A Novel Deep Learning-Based Automated Adipose Tissue Segmentation Model for Value-Added Screening at Abdominal CT

Purpose: The increasing global obesity prevalence is concerning due to its link with numerous chronic diseases and premature death. The primary health assessment for obesity, body mass index (BMI), fails to consider adipose and muscle distribution. The visceral-to-subcutaneous ratio (VSR) of adipose tissue provides a more accurate measure of metabolic health than BMI but is not routinely used. VSR can be obtained from abdominal CT scans, which are often underutilized for this purpose. Manual segmentation of VSR and muscle is not scalable, but automatic segmentation models can analyze CT scans effectively. We propose a new deep learning-based model for adipose segmentation for faster processing time.

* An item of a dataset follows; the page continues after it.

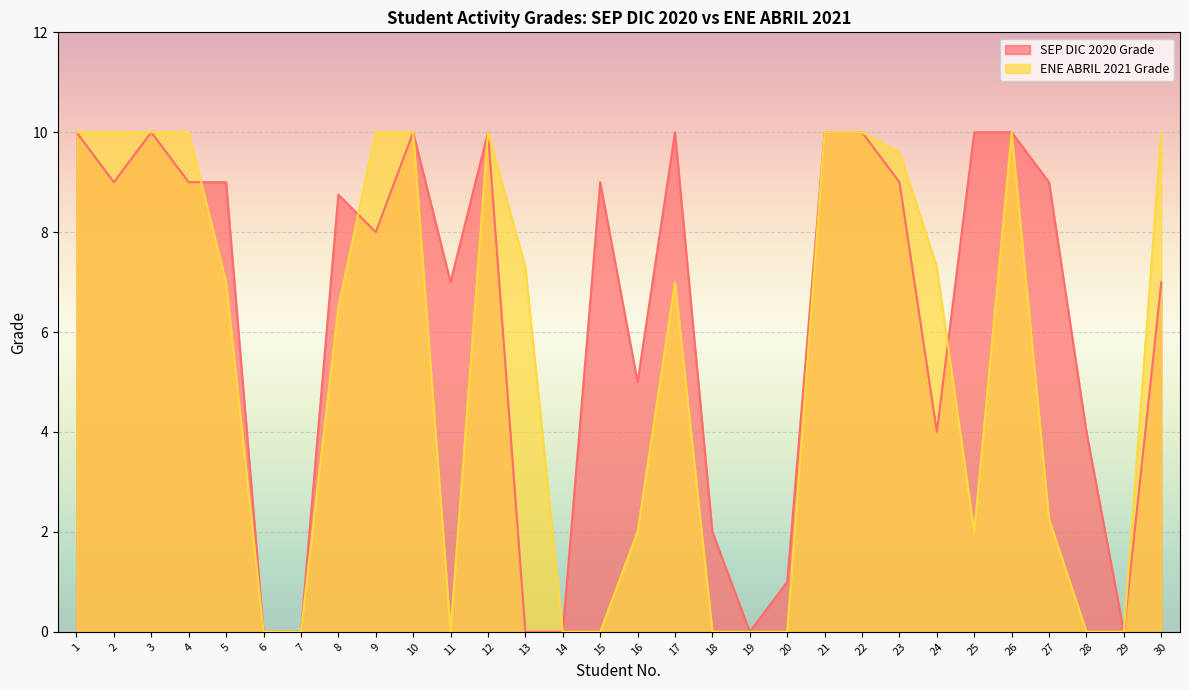

What are all the series names shown in the legend?

SEP DIC 2020 Grade, ENE ABRIL 2021 Grade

Methods : A large, diverse dataset from University of Wisconsin CT scans comprising 430942 images from 8671 exams and 6482 unique patients, was split into training (80%) and validation (20%). The deep learning-based model (DLBM) was a U-Net variant with a VGG11 encoder, trained using the Adam optimizer, and tested against an established feature-based model (FBM) for automatic adipose segmentation. Four readers reviewed 3200 image pairs to compare the FBM and DLBM adipose segmentation and assess interrater reliability. Survival analysis, hazard modeling, and AUC analysis were also conducted. Results . Our sample included unique CT scans from 1723 patients with colorectal cancer with 881 women (51.13%) and 842 men (48.87%). The DLBM was 1000 times faster than the FBM in image processing and failed in 3 (0.2%) scans, while the FBM failed in 55 (3.1%) scans. Radiologist readers preferred the L3 adipose tissue segmentation by the deep-learning based model in 66.3% of cases over the feature-based model while the FBM was preferred in only 7.5%. Patients’ survival was 52.41% (n=903). Kaplan-Meier survival analysis and Cox proportional hazard ratio models between the FBM and DLDM VSR hazard ratios were nearly identical. Conclusion . The DLBM for adipose tissue segmentation was faster, failed less frequently, and was more often preferred by radiologist readers with similar predictive power for survival compared with the FBM. The DLBM enhances performance and segmentation speed without sacrificing predictive ability, potentially leading to faster patient record processing and computational savings when scaled up.